**What to work on:** From the first line to the last, print the material exactly, skipping the pictures.

**Data extract:**
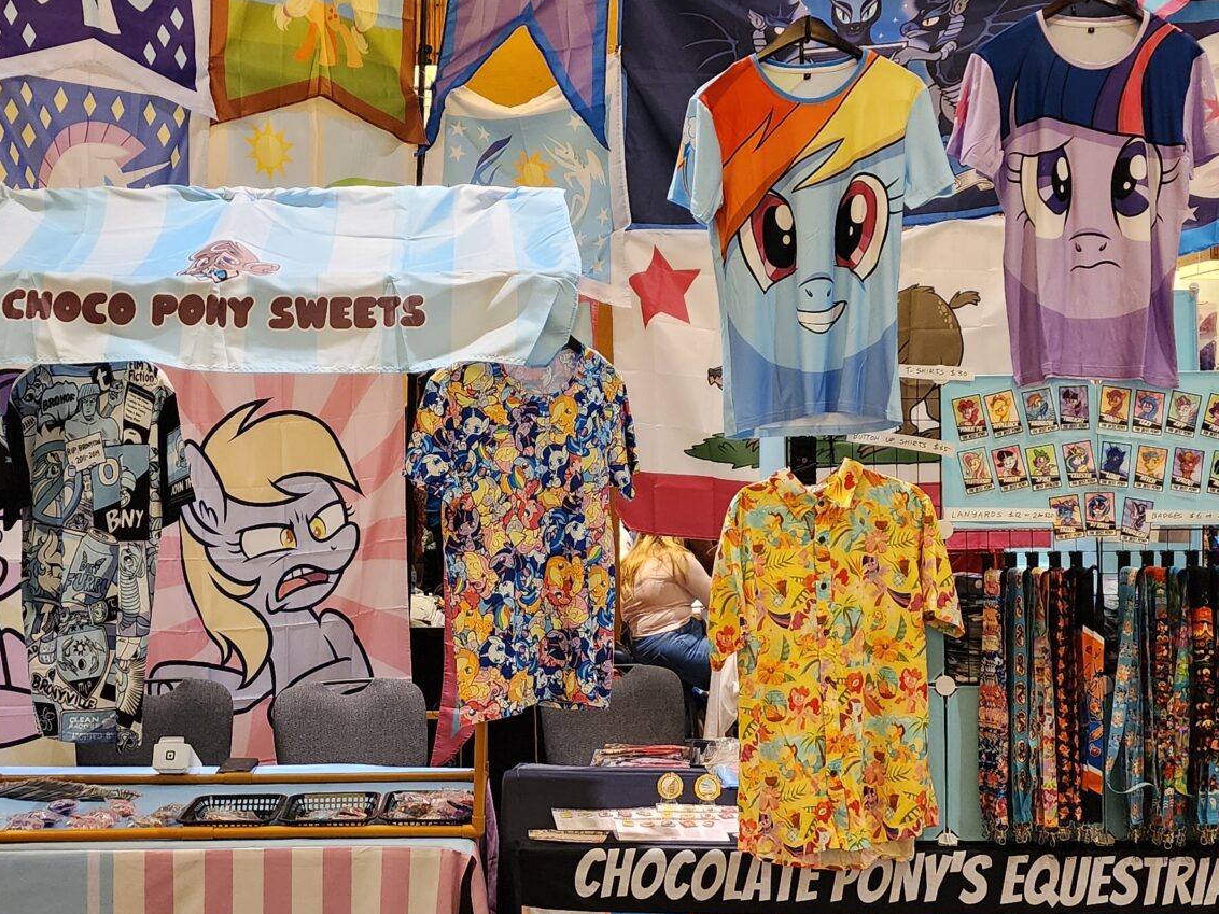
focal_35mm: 52
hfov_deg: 36.7
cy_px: 422
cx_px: 512
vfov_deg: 28.0
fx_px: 1831
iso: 320
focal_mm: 6.4
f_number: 1.8
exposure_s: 1/120
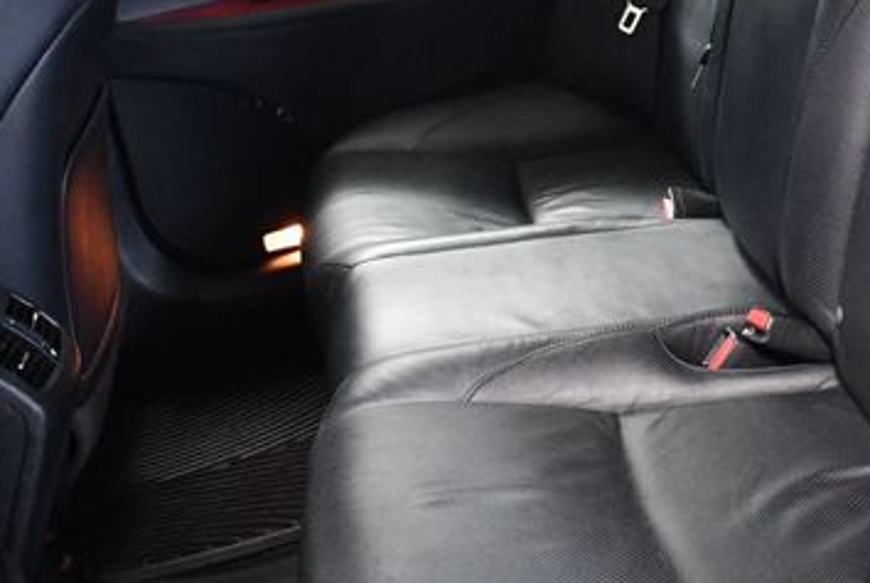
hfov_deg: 30.5
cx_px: 632
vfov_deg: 21.0
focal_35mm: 65
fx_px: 1573
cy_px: 268
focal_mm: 18
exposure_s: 1/60
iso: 3600
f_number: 3.5
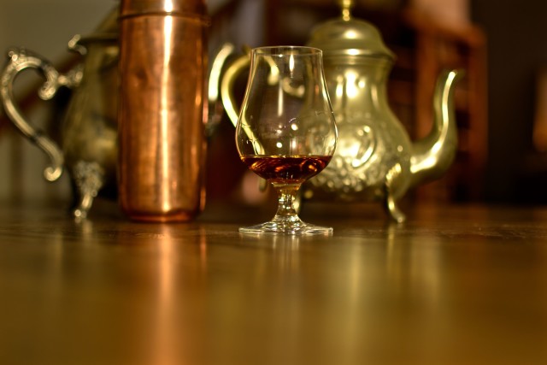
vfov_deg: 25.8
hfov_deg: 37.8
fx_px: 798
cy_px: 182
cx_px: 274
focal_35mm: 52
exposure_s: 1/2
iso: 100
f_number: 1.8
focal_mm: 35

**Written answer:**
focal_35mm: 52
hfov_deg: 36.7
cy_px: 422
cx_px: 512
vfov_deg: 28.0
fx_px: 1831
iso: 320
focal_mm: 6.4
f_number: 1.8
exposure_s: 1/120
hfov_deg: 30.5
cx_px: 632
vfov_deg: 21.0
focal_35mm: 65
fx_px: 1573
cy_px: 268
focal_mm: 18
exposure_s: 1/60
iso: 3600
f_number: 3.5
vfov_deg: 25.8
hfov_deg: 37.8
fx_px: 798
cy_px: 182
cx_px: 274
focal_35mm: 52
exposure_s: 1/2
iso: 100
f_number: 1.8
focal_mm: 35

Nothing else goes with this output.